The animated video explains the neurochemistry behind MDMA in a way that's easy to understand. It starts by explaining the difference between the mainstream forms of MDMA. Ecstasy, or E, is MDMA that has been chemically altered to include additives such as caffeine or amphetamine. On the other hand, Molly is supposed to be a purer form of MDMA that appears in capsules or powder. The reality, however, is that people who take Molly nowadays are probably ingesting a mixture of harmful synthetic drugs that have been manufactured in labs.
In any case, AsapSCIENCE tells us that pure MDMA affects the neurotransmitters (chemicals in our body that relay messages) in our brain. In particular, the neurotransmitter serotonin is responsible for the alterations in mood that result from taking MDMA. Thanks to serotonin, our first response after taking MDMA is to have that high, happy-go-lucky, I-wish-that-I-could-bake-a-cake-made-out-of-rainbows-and-smiles kind of feeling. After three to eight hours, however, when the drug has left your system, it has destroyed more serotonin than usual, meaning that you're in for a depressed feeling that could hang around for days. Take a look for yourself:
Serotonin is also linked to an inability to sleep, which AsapSCIENCE speculates is one of the reasons why Molly and Ecstasy have come to be such staple nightlife drugs. Unfortunately, this means that you're left exhausted (and potentially hungover) after they wear off. Researchers have also linked both forms of MDMA to excessive sweating, hence the popular phrase "popped a Molly I'm sweatin'."

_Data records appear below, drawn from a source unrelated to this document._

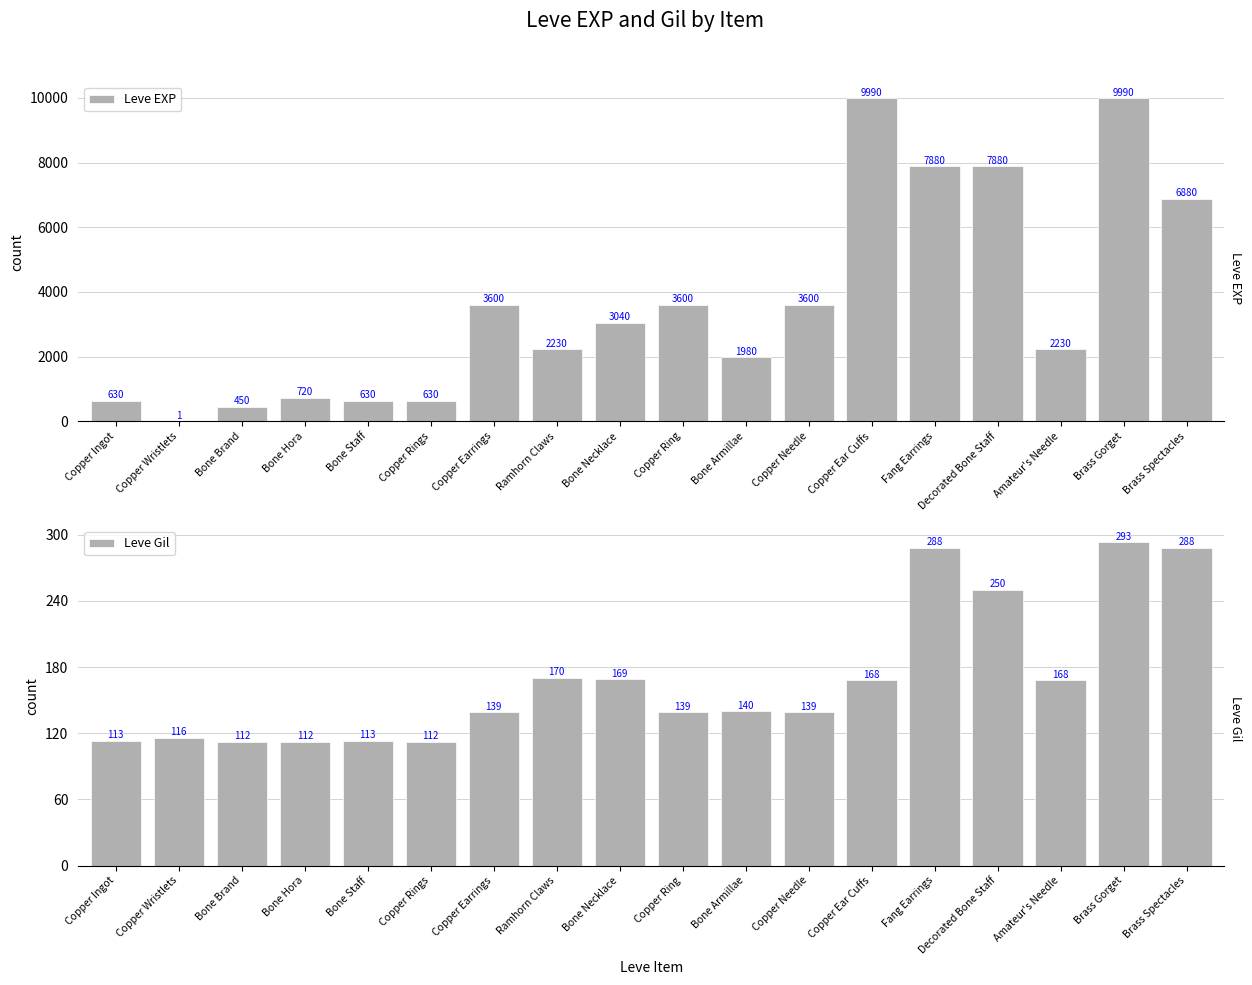

What is the greatest value displayed?

9990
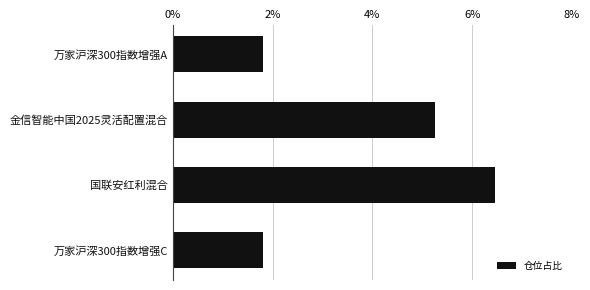

The chart shows a value of 2.5 at 万家沪深300指数增强C. True or false?

False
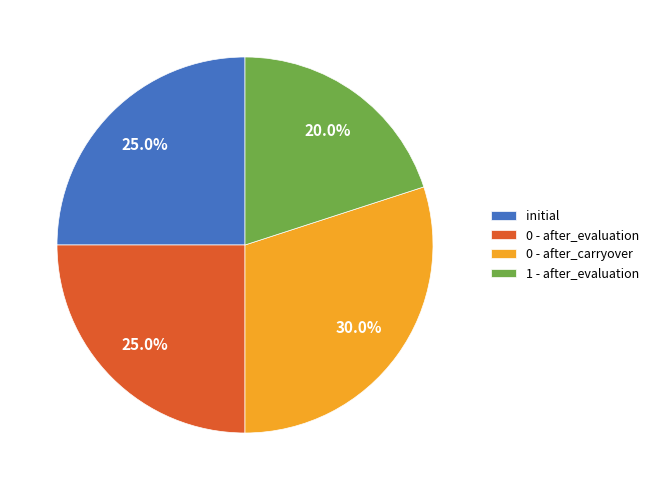

Which category has the smallest portion of the pie?

1 - after_evaluation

Some things also worth mentioning that are not addressed in the video are the long-term effects of taking MDMA, which include long-lasting brain damage and memory loss, and (in severe cases) death. Considering the fact that "a third of students at universities say they've tried it," it's important to be aware of these serious risks.
Still, some scientists think there are some benefits to be gleaned from the drug, which AsapSCIENCE points out might actually have therapeutic properties. Since MDMA helps to increase certain areas of brain communication, it may actually serve as a therapy for PTSD and anxiety in the future. Of course, there's still the issue that MDMA can result in brain damage, which leaves its potential health benefits up in the air.
As of now, however, MDMA remains a party drug made popular in songs and music videos, and circulated around college campuses. Like most narcotics, it also happens to be illegal, and the Drug Enforcement Administration is looking to increase bans or restrict access to MDMA consumption. Still, many speculate that MDMA isn't going away anytime soon, so it's important to understand the science behind the drug and its potential consequences. But even as Molly and Ecstasy become increasingly prevalent among partygoers, I still hold out hope for the day when scientists are able to harness its properties for a greater good.